Have a routine that you use to start your day that becomes automatic and thoughtless
It's really hard to write a 80,000-word novel, but it's very simple to write down 500 words every morning if it's so embedded into your routine that you don't even have to think about it (and at that rate your novel will be complete in just over five months). You can build similar routines for reading, exercise, meditation, candle-making, or whatever you like. And these routines won't complicate your life because they barely require any effort once they've become automatic.
Selectively avoid tasks that you suspect may be unimportant.

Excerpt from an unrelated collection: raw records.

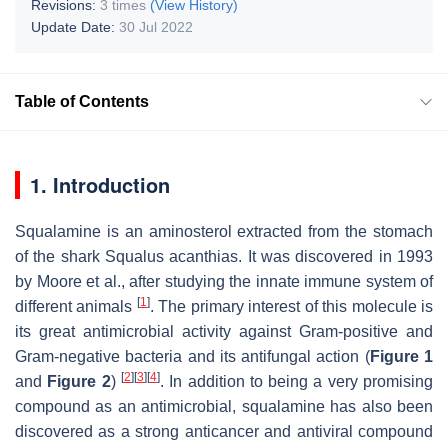
Revisions:
3 times
(View History)
Update Date:
30 Jul 2022
Table of Contents
1. Introduction
Squalamine is an aminosterol extracted from the stomach
of the shark
Squalus acanthias
. It was discovered in 1993
by Moore et al., after studying the innate immune system of
[
1
]
different animals
. The primary interest of this molecule is
its great antimicrobial activity against Gram-positive and
Gram-negative bacteria and its antifungal action (
Figure 1
[
2
]
[
3
]
[
4
]
and
Figure 2
)
. In addition to being a very promising
compound as an antimicrobial, squalamine has also been
discovered as a strong anticancer and antiviral compound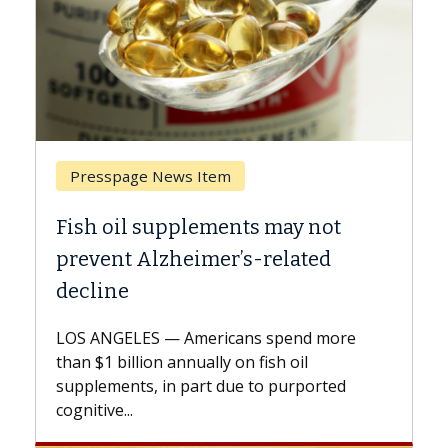
Breast Cancer
not
Why CAR-T Cell Therapy Struggle
ed
Against Solid Tumors
A Keck Medicine of USC cell therapist
explains how design innovations could
 more
expand the use of CAR-T cell therapy
beyond...
rted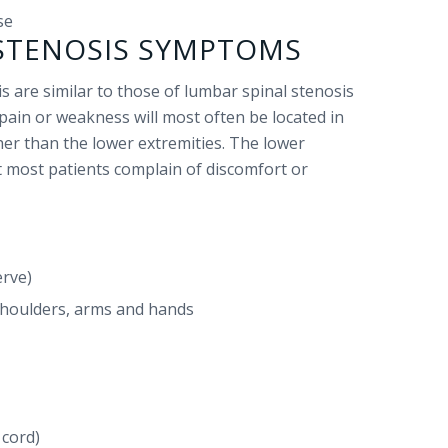
se
 STENOSIS SYMPTOMS
s are similar to those of lumbar spinal stenosis
pain or weakness will most often be located in
er than the lower extremities. The lower
ut most patients complain of discomfort or
erve)
houlders, arms and hands
 cord)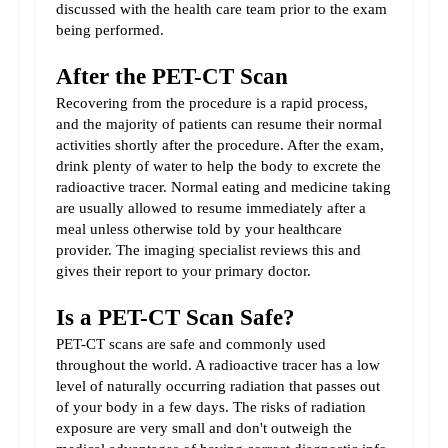
discussed with the health care team prior to the exam 
being performed.
After the PET-CT Scan
Recovering from the procedure is a rapid process, 
and the majority of patients can resume their normal 
activities shortly after the procedure. After the exam, 
drink plenty of water to help the body to excrete the 
radioactive tracer. Normal eating and medicine taking 
are usually allowed to resume immediately after a 
meal unless otherwise told by your healthcare 
provider. The imaging specialist reviews this and 
gives their report to your primary doctor.
Is a PET-CT Scan Safe?
PET-CT scans are safe and commonly used 
throughout the world. A radioactive tracer has a low 
level of naturally occurring radiation that passes out 
of your body in a few days. The risks of radiation 
exposure are very small and don't outweigh the 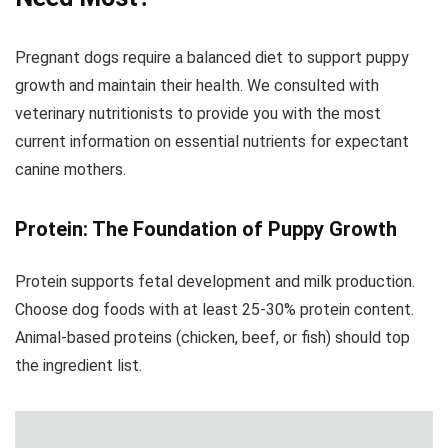
Pregnant dogs require a balanced diet to support puppy
growth and maintain their health. We consulted with
veterinary nutritionists to provide you with the most
current information on essential nutrients for expectant
canine mothers.
Protein: The Foundation of Puppy Growth
Protein supports fetal development and milk production.
Choose dog foods with at least 25-30% protein content.
Animal-based proteins (chicken, beef, or fish) should top
the ingredient list.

One time there was a huge report that I was dreading completing because it required a ton of work and it was unclear whether anybody would ever want to read it or not. I procrastinated so long that I missed the deadline by three months. Guess what: Nobody even knew it was gone (our group's interests had moved on to other topics), and had I actually spent 50 hours writing it, the effort would have been totally wasted. Pausing to consider whether work is truly important or not can yield a lot of time savings. This doesn't work for everything (obviously most of your job responsibilities are necessary/required) but can periodically be a valuable tactic. This will also teach you to think more critically about time pressure, and learn when to discount it (and therefore be less anxious day-to-day).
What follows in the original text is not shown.